_Work required_
Return nothing except the lines from the one that contains "voorbeeld van internationale samenwerking om" through the end of the material below, each exactly as given.

┌──

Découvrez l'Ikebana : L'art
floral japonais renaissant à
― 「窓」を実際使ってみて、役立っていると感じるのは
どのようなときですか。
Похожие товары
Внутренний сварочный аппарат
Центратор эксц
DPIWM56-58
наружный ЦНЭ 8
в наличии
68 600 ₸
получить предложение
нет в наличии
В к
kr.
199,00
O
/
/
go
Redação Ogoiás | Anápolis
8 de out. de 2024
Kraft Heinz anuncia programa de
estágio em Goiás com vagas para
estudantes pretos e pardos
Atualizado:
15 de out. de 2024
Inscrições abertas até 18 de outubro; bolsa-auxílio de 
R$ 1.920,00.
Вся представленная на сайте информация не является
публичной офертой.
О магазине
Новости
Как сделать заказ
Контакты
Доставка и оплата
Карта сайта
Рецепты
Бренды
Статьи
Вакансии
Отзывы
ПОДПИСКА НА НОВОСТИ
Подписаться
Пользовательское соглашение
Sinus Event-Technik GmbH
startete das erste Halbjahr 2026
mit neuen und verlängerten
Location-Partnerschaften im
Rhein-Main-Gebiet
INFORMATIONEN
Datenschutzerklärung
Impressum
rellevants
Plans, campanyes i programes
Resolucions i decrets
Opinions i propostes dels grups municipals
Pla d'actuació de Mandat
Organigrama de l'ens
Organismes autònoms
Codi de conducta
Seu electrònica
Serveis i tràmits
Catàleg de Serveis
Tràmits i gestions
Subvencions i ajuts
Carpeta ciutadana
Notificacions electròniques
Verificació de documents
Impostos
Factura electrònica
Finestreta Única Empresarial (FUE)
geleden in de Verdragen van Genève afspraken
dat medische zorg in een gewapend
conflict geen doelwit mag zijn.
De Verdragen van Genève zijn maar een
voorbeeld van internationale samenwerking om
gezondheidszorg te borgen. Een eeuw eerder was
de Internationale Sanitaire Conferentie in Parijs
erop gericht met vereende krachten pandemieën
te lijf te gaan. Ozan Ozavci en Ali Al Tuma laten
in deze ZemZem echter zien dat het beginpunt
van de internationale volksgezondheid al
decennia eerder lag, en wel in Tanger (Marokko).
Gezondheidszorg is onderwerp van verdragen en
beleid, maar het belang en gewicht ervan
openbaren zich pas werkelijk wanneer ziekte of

└──

_Exercise response_
voorbeeld van internationale samenwerking om
gezondheidszorg te borgen. Een eeuw eerder was
de Internationale Sanitaire Conferentie in Parijs
erop gericht met vereende krachten pandemieën
te lijf te gaan. Ozan Ozavci en Ali Al Tuma laten
in deze ZemZem echter zien dat het beginpunt
van de internationale volksgezondheid al
decennia eerder lag, en wel in Tanger (Marokko).
Gezondheidszorg is onderwerp van verdragen en
beleid, maar het belang en gewicht ervan
openbaren zich pas werkelijk wanneer ziekte of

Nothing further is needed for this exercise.